Sloane looked up. “Because you asked me to be.”
“But after everything…”
Sloane shrugged. “You asked. And you didn’t run this time.”
Catherine exhaled slowly. “I might still.”
Sloane nodded, like she expected that. “I might still follow.”
That drew another laugh from Catherine, quieter, this time. She didn’t say anything else. But she didn’t look away either.
Sloane stood a few minutes later and wandered toward Catherine’s bookshelf, running her fingers along the spines. “You alphabetize.”
“Of course.”
“You’re insufferable.”
“You’re the one who brought flowers.”
Sloane turned, her smile soft. “I bring beauty wherever I go.”
Catherine tilted her head. “Modest, too.”
They grinned at each other. The air between them shifted to something warmer.
Catherine looked around her condo, suddenly seeing it the way Sloane might, all stark and lifeless And yet, somehow tonight, it felt a little more like something lived in. Like maybe it wasn’t so impossible to imagine Sloane in this space again and again.
She rose from the floor and moved toward the kitchen.
“What are you doing?” Sloane asked.
“Cleaning.”
“You’re such a control freak.”
“Yes,” Catherine said simply.
Sloane followed her, leaning against the counter. “You don’t have to impress me.”

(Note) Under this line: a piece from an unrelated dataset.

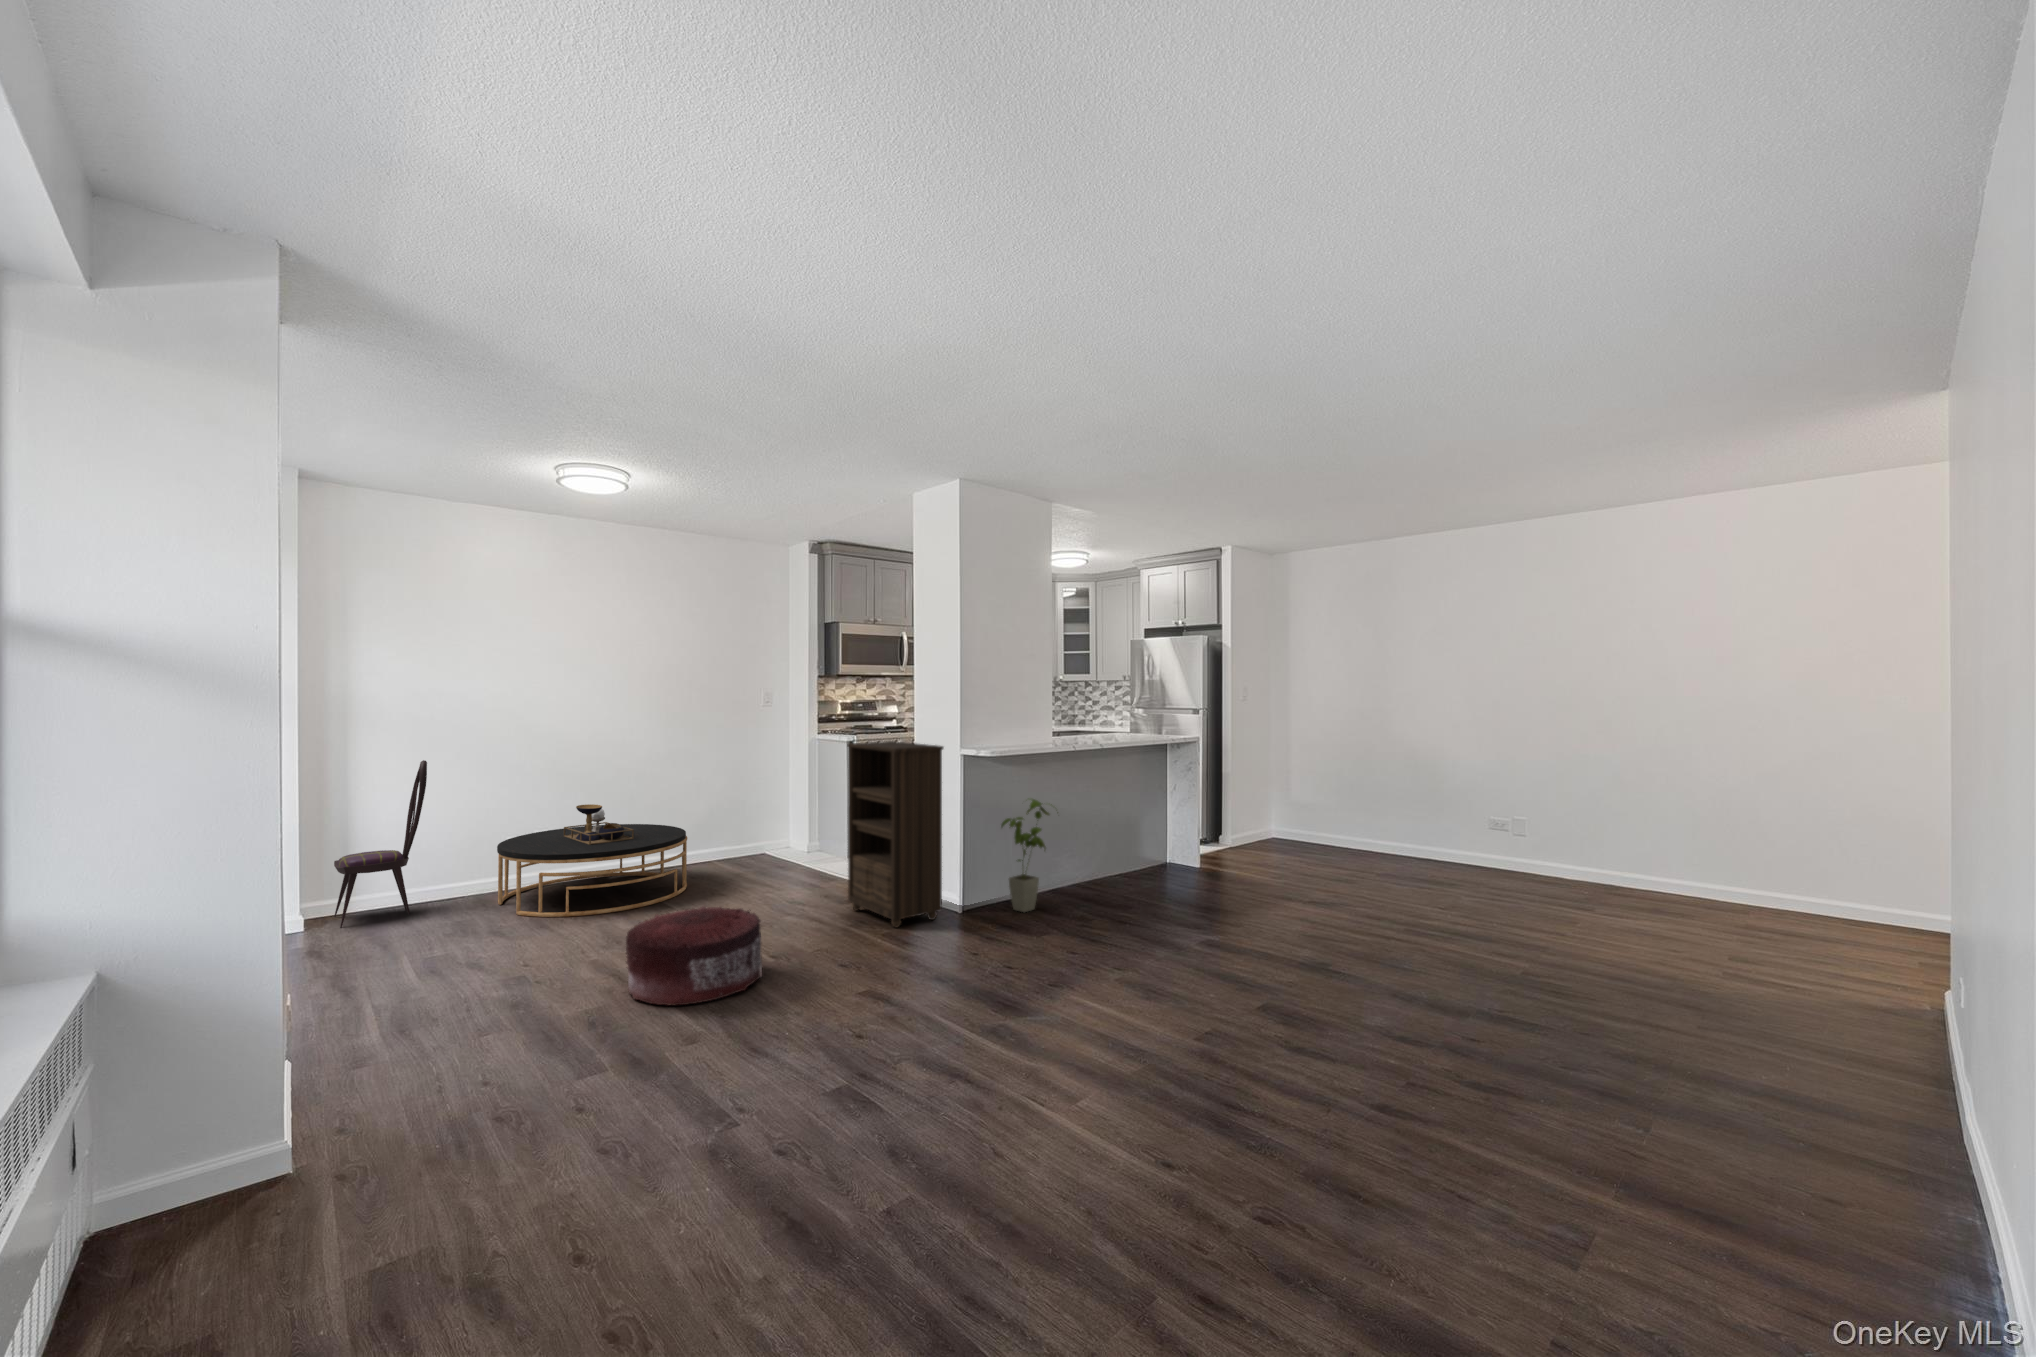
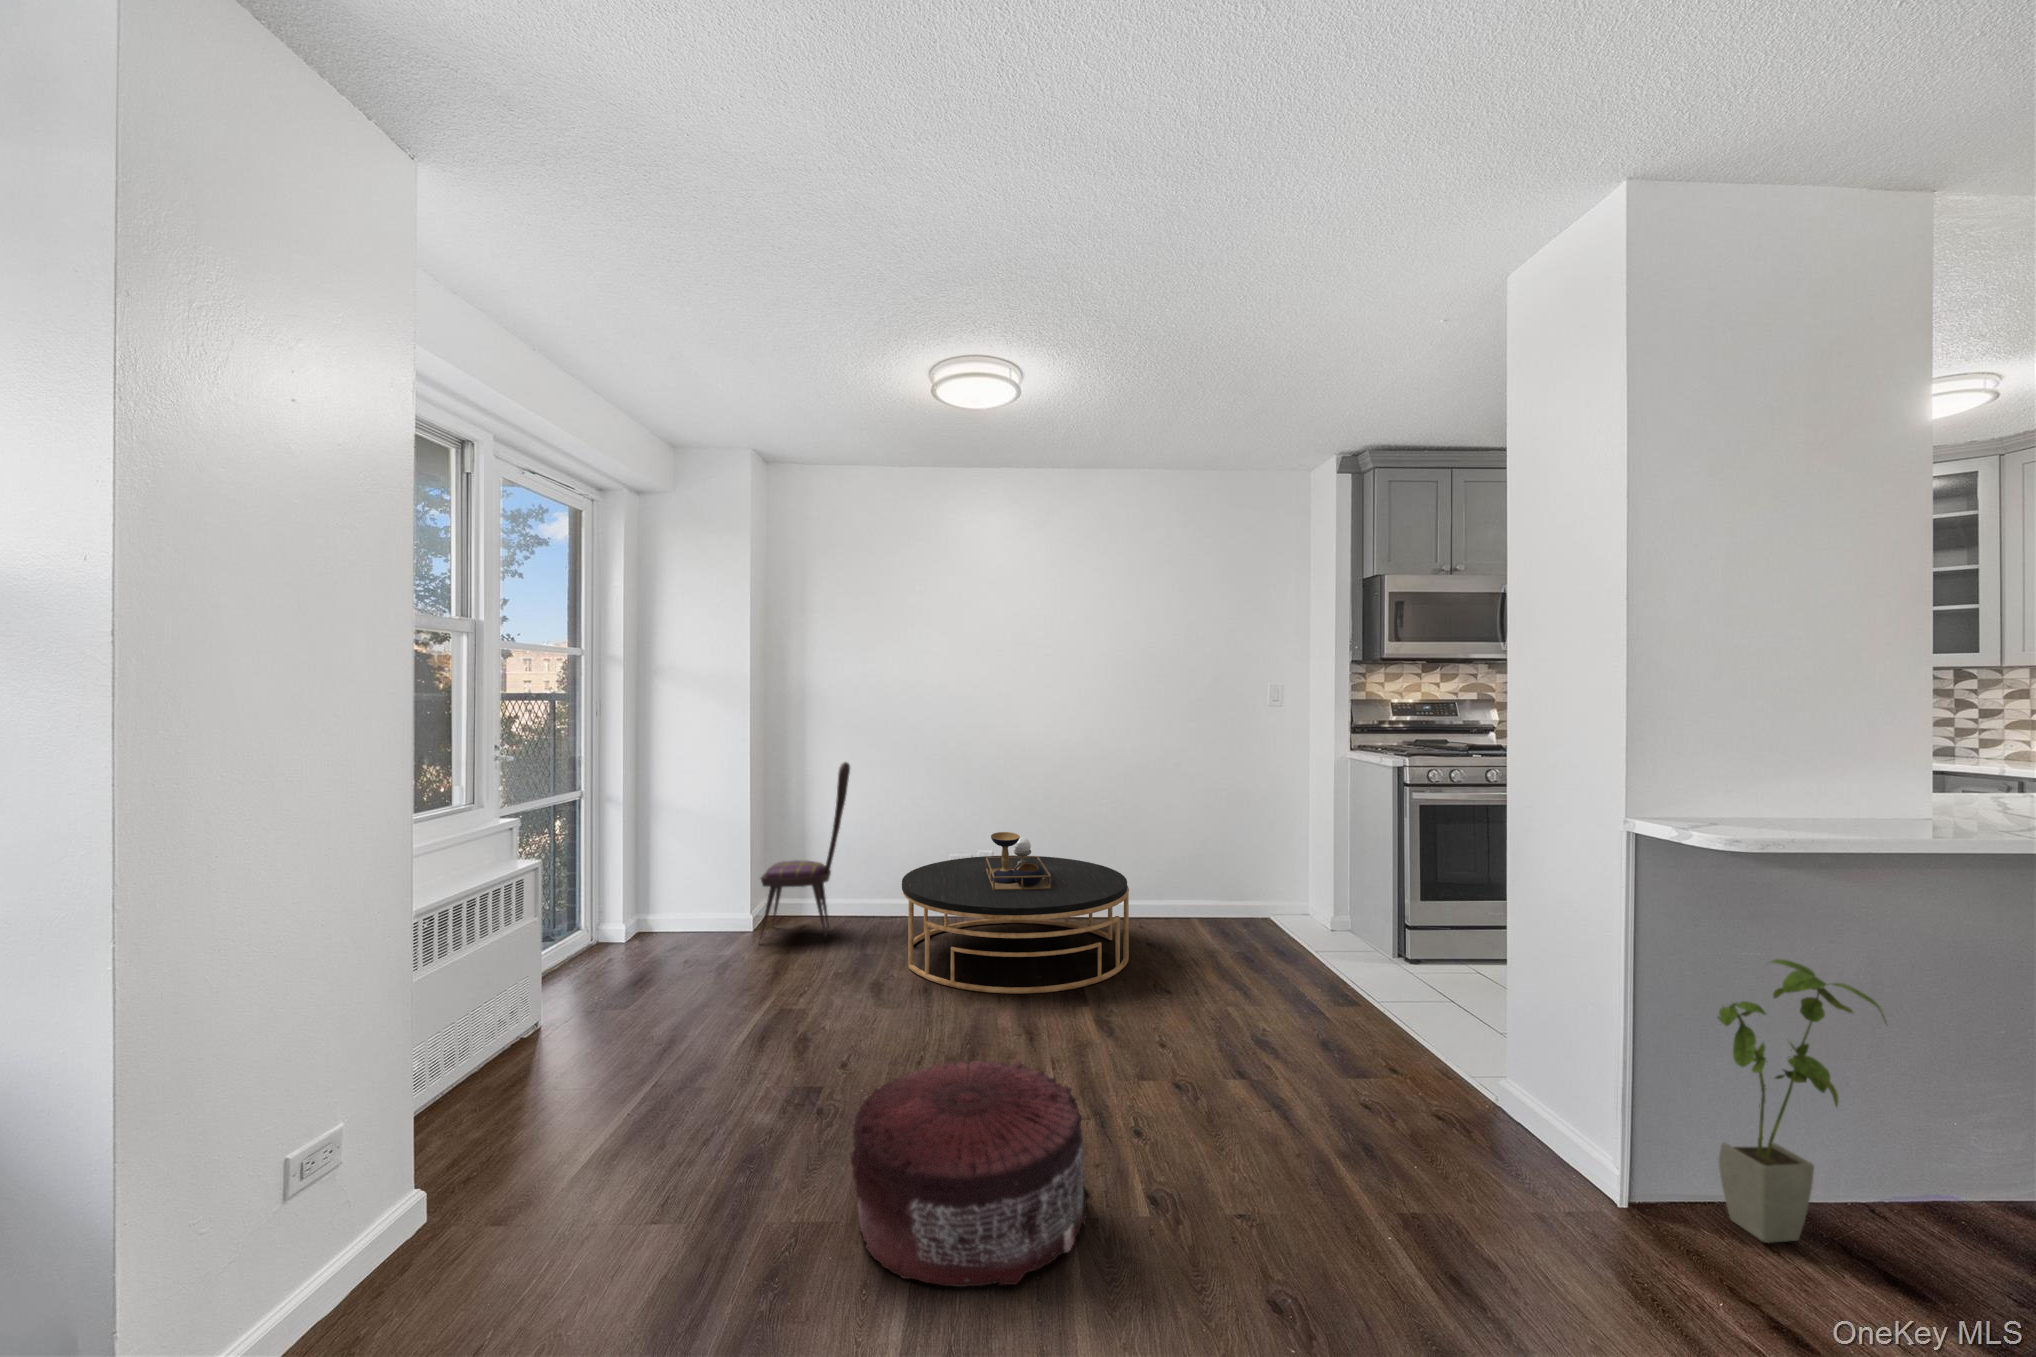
bookshelf: present [847,741,943,927] -> none [1333,785,1528,1187]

“I know,” Catherine said, turning. “But I still want to.”
Sloane’s face shifted, something like wonder. She stepped closer, eyes searching.
“What are we doing?” she asked.
Catherine didn’t answer, not yet, but she reached for Sloane’s hand, and when their fingers intertwined, she didn’t pull away.
Not this time.
The wind had shifted by the time they left the condo. Catherine didn’t usually walk after dinner; she wasn’t the “sunset stroll” type. But something about the wine in her blood and the way Sloane had looked at her like she belonged had made her want to stretch out the evening just a little longer.
The air was crisp, touched with the scent of early autumn and the last fading warmth of the day. Above them, the sky was painted in hues of lavender and dusty gold, streaks of rosestretching over the horizon like someone had dragged a brush across the clouds.